[[ Data to use, beginning ]]

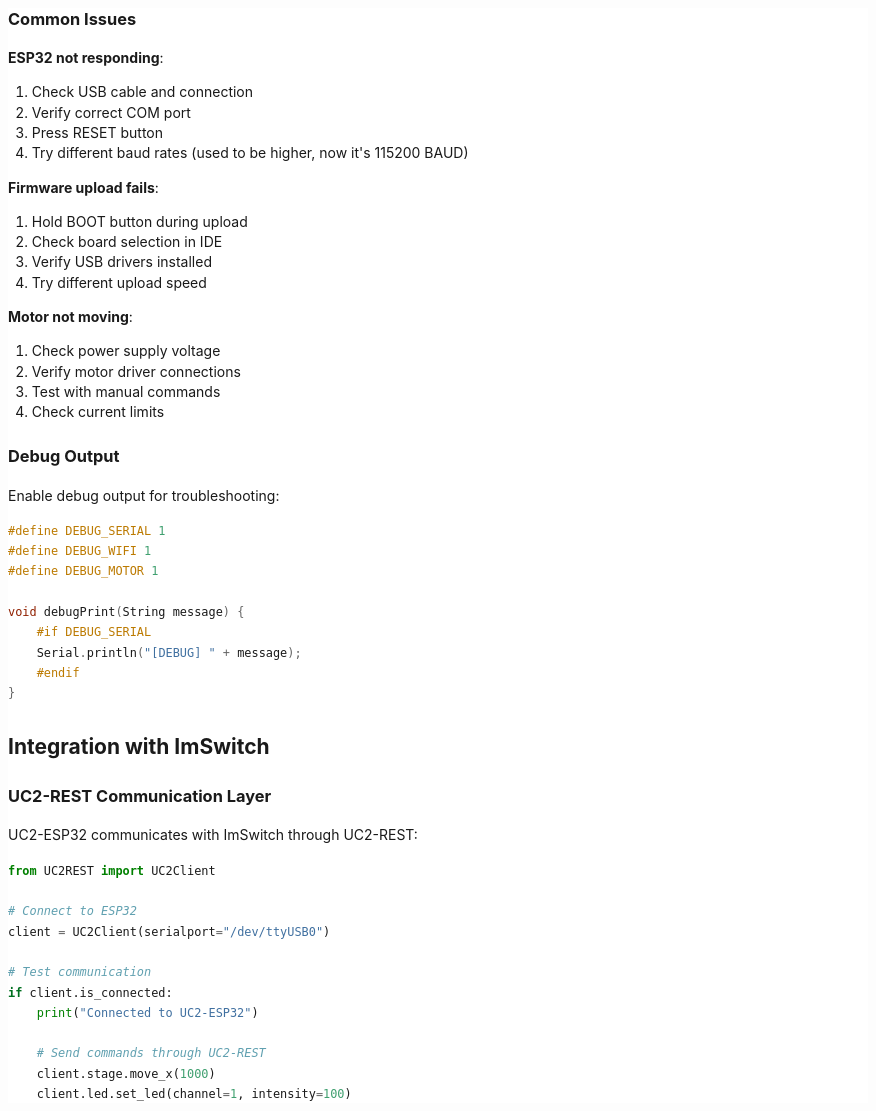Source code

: ### Common Issues

**ESP32 not responding**:
1. Check USB cable and connection
2. Verify correct COM port
3. Press RESET button
4. Try different baud rates (used to be higher, now it's 115200 BAUD)

**Firmware upload fails**:
1. Hold BOOT button during upload
2. Check board selection in IDE
3. Verify USB drivers installed
4. Try different upload speed

**Motor not moving**:
1. Check power supply voltage
2. Verify motor driver connections
3. Test with manual commands
4. Check current limits

### Debug Output

Enable debug output for troubleshooting:

```cpp
#define DEBUG_SERIAL 1
#define DEBUG_WIFI 1
#define DEBUG_MOTOR 1

void debugPrint(String message) {
    #if DEBUG_SERIAL
    Serial.println("[DEBUG] " + message);
    #endif
}
```


## Integration with ImSwitch

### UC2-REST Communication Layer

UC2-ESP32 communicates with ImSwitch through UC2-REST:

```python
from UC2REST import UC2Client

# Connect to ESP32
client = UC2Client(serialport="/dev/ttyUSB0")

# Test communication
if client.is_connected:
    print("Connected to UC2-ESP32")
    
    # Send commands through UC2-REST
    client.stage.move_x(1000)
    client.led.set_led(channel=1, intensity=100)
```
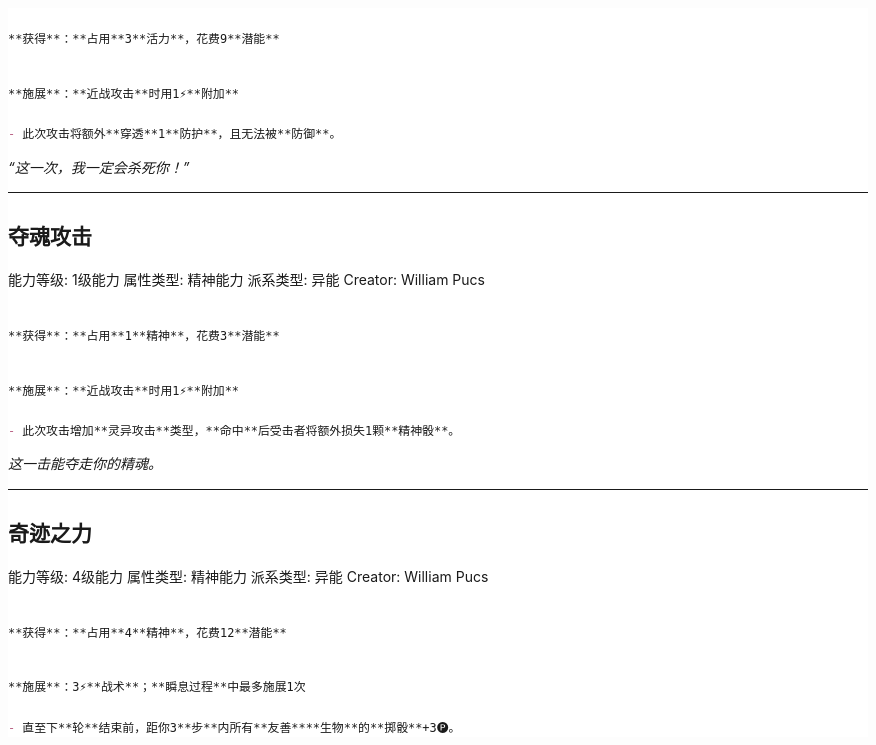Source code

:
 ```md

**获得**：**占用**3**活力**，花费9**潜能**

```

```md

**施展**：**近战攻击**时用1⚡️**附加**

- 此次攻击将额外**穿透**1**防护**，且无法被**防御**。
```

*“这一次，我一定会杀死你！”*

---

## 夺魂攻击

能力等级: 1级能力
属性类型: 精神能力
派系类型: 异能
Creator: William Pucs

```md

**获得**：**占用**1**精神**，花费3**潜能**

```

```md

**施展**：**近战攻击**时用1⚡️**附加**

- 此次攻击增加**灵异攻击**类型，**命中**后受击者将额外损失1颗**精神骰**。
```

*这一击能夺走你的精魂。*

---

## 奇迹之力

能力等级: 4级能力
属性类型: 精神能力
派系类型: 异能
Creator: William Pucs

```md

**获得**：**占用**4**精神**，花费12**潜能**

```

```md

**施展**：3⚡️**战术**；**瞬息过程**中最多施展1次

- 直至下**轮**结束前，距你3**步**内所有**友善****生物**的**掷骰**+3🅟。
```
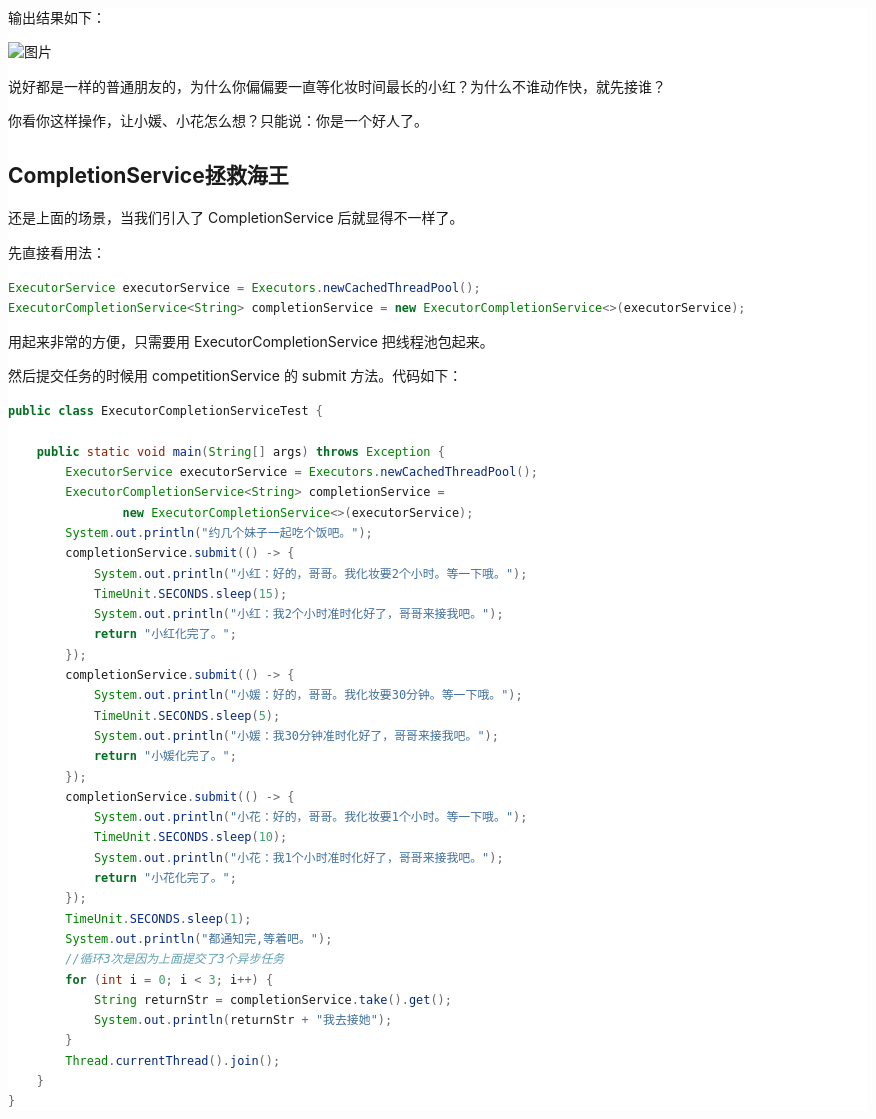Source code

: 输出结果如下：

![图片](CompletionService.assets/640-16323603069136)

说好都是一样的普通朋友的，为什么你偏偏要一直等化妆时间最长的小红？为什么不谁动作快，就先接谁？

你看你这样操作，让小媛、小花怎么想？只能说：你是一个好人了。

## CompletionService拯救海王

还是上面的场景，当我们引入了 CompletionService 后就显得不一样了。

先直接看用法：

```java
ExecutorService executorService = Executors.newCachedThreadPool();
ExecutorCompletionService<String> completionService = new ExecutorCompletionService<>(executorService);
```

用起来非常的方便，只需要用 ExecutorCompletionService 把线程池包起来。

然后提交任务的时候用 competitionService 的 submit 方法。代码如下：

```java
public class ExecutorCompletionServiceTest {

    public static void main(String[] args) throws Exception {
        ExecutorService executorService = Executors.newCachedThreadPool();
        ExecutorCompletionService<String> completionService =
                new ExecutorCompletionService<>(executorService);
        System.out.println("约几个妹子一起吃个饭吧。");
        completionService.submit(() -> {
            System.out.println("小红：好的，哥哥。我化妆要2个小时。等一下哦。");
            TimeUnit.SECONDS.sleep(15);
            System.out.println("小红：我2个小时准时化好了，哥哥来接我吧。");
            return "小红化完了。";
        });
        completionService.submit(() -> {
            System.out.println("小媛：好的，哥哥。我化妆要30分钟。等一下哦。");
            TimeUnit.SECONDS.sleep(5);
            System.out.println("小媛：我30分钟准时化好了，哥哥来接我吧。");
            return "小媛化完了。";
        });
        completionService.submit(() -> {
            System.out.println("小花：好的，哥哥。我化妆要1个小时。等一下哦。");
            TimeUnit.SECONDS.sleep(10);
            System.out.println("小花：我1个小时准时化好了，哥哥来接我吧。");
            return "小花化完了。";
        });
        TimeUnit.SECONDS.sleep(1);
        System.out.println("都通知完,等着吧。");
        //循环3次是因为上面提交了3个异步任务
        for (int i = 0; i < 3; i++) {
            String returnStr = completionService.take().get();
            System.out.println(returnStr + "我去接她");
        }
        Thread.currentThread().join();
    }
}
```
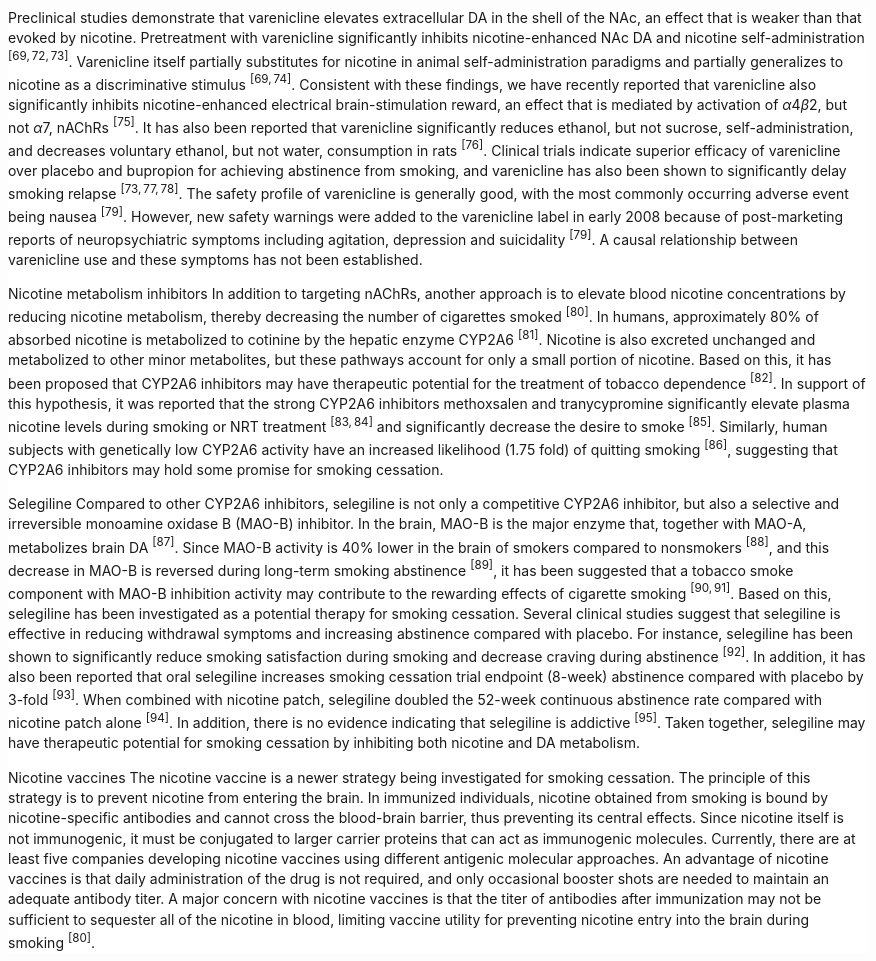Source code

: Preclinical studies demonstrate that varenicline elevates extracellular DA in the shell of the NAc, an effect that is weaker than that evoked by nicotine. Pretreatment with varenicline significantly inhibits nicotine-enhanced NAc DA and nicotine self-administration ${ }^{[69,72,73]}$. Varenicline itself partially substitutes for nicotine in animal self-administration paradigms and partially generalizes to nicotine as a discriminative stimulus ${ }^{[69,74]}$. Consistent with these findings, we have recently reported that varenicline also significantly inhibits nicotine-enhanced electrical brain-stimulation reward, an effect that is mediated by activation of $\alpha 4 \beta 2$, but not $\alpha 7$, nAChRs ${ }^{[75]}$. It has also been reported that varenicline significantly reduces ethanol, but not sucrose, self-administration, and decreases voluntary ethanol, but not water, consumption in rats ${ }^{[76]}$. Clinical trials indicate superior efficacy of varenicline over placebo and bupropion for achieving abstinence from smoking, and varenicline has also been shown to significantly delay smoking relapse ${ }^{[73,77,78]}$. The safety profile of varenicline is generally good, with the most commonly occurring adverse event being nausea ${ }^{[79]}$. However, new safety warnings were added to the varenicline label in early 2008 because of post-marketing reports of neuropsychiatric symptoms including agitation, depression and suicidality ${ }^{[79]}$. A causal relationship between varenicline use and these symptoms has not been established.

Nicotine metabolism inhibitors In addition to targeting nAChRs, another approach is to elevate blood nicotine concentrations by reducing nicotine metabolism, thereby decreasing the number of cigarettes smoked ${ }^{[80]}$. In humans, approximately 80% of absorbed nicotine is metabolized to cotinine by the hepatic enzyme CYP2A6 ${ }^{[81]}$. Nicotine is also excreted unchanged and metabolized to other minor metabolites, but these pathways account for only a small portion of nicotine. Based on this, it has been proposed that CYP2A6 inhibitors may have therapeutic potential for the treatment of tobacco dependence ${ }^{[82]}$. In support of this hypothesis, it was reported that the strong CYP2A6 inhibitors methoxsalen and tranycypromine significantly elevate plasma nicotine levels during smoking or NRT treatment ${ }^{[83,84]}$ and significantly decrease the desire to smoke ${ }^{[85]}$. Similarly, human subjects with genetically low CYP2A6 activity have an increased likelihood (1.75 fold) of quitting smoking ${ }^{[86]}$, suggesting that CYP2A6 inhibitors may hold some promise for smoking cessation.

Selegiline Compared to other CYP2A6 inhibitors, selegiline is not only a competitive CYP2A6 inhibitor, but also a selective and irreversible monoamine oxidase B (MAO-B) inhibitor. In the brain, MAO-B is the major enzyme that, together with MAO-A, metabolizes brain DA ${ }^{[87]}$. Since MAO-B activity is 40% lower in the brain of smokers compared to nonsmokers ${ }^{[88]}$, and this decrease in MAO-B is reversed during long-term smoking abstinence ${ }^{[89]}$, it has been suggested that a tobacco smoke component with MAO-B inhibition activity may contribute to the rewarding effects of cigarette smoking ${ }^{[90,91]}$. Based on this, selegiline has been investigated as a potential therapy for smoking cessation. Several clinical studies suggest that selegiline is effective in reducing withdrawal symptoms and increasing abstinence compared with placebo. For instance, selegiline has been shown to significantly reduce smoking satisfaction during smoking and decrease craving during abstinence ${ }^{[92]}$. In addition, it has also been reported that oral selegiline increases smoking cessation trial endpoint (8-week) abstinence compared with placebo by 3-fold ${ }^{[93]}$. When combined with nicotine patch, selegiline doubled the 52-week continuous abstinence rate compared with nicotine patch alone ${ }^{[94]}$. In addition, there is no evidence indicating that selegiline is addictive ${ }^{[95]}$. Taken together, selegiline may have therapeutic potential for smoking cessation by inhibiting both nicotine and DA metabolism.

Nicotine vaccines The nicotine vaccine is a newer strategy being investigated for smoking cessation. The principle of this strategy is to prevent nicotine from entering the brain. In immunized individuals, nicotine obtained from smoking is bound by nicotine-specific antibodies and cannot cross the blood-brain barrier, thus preventing its central effects. Since nicotine itself is not immunogenic, it must be conjugated to larger carrier proteins that can act as immunogenic molecules. Currently, there are at least five companies developing nicotine vaccines using different antigenic molecular approaches. An advantage of nicotine vaccines is that daily administration of the drug is not required, and only occasional booster shots are needed to maintain an adequate antibody titer. A major concern with nicotine vaccines is that the titer of antibodies after immunization may not be sufficient to sequester all of the nicotine in blood, limiting vaccine utility for preventing nicotine entry into the brain during smoking ${ }^{[80]}$.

[[ Data to use, end ]]

The required output is every line from the beginning of the material above through the line with "### Debug Output", exact and without pictures.

# Final answer:
Source code

: ### Common Issues

**ESP32 not responding**:
1. Check USB cable and connection
2. Verify correct COM port
3. Press RESET button
4. Try different baud rates (used to be higher, now it's 115200 BAUD)

**Firmware upload fails**:
1. Hold BOOT button during upload
2. Check board selection in IDE
3. Verify USB drivers installed
4. Try different upload speed

**Motor not moving**:
1. Check power supply voltage
2. Verify motor driver connections
3. Test with manual commands
4. Check current limits

### Debug Output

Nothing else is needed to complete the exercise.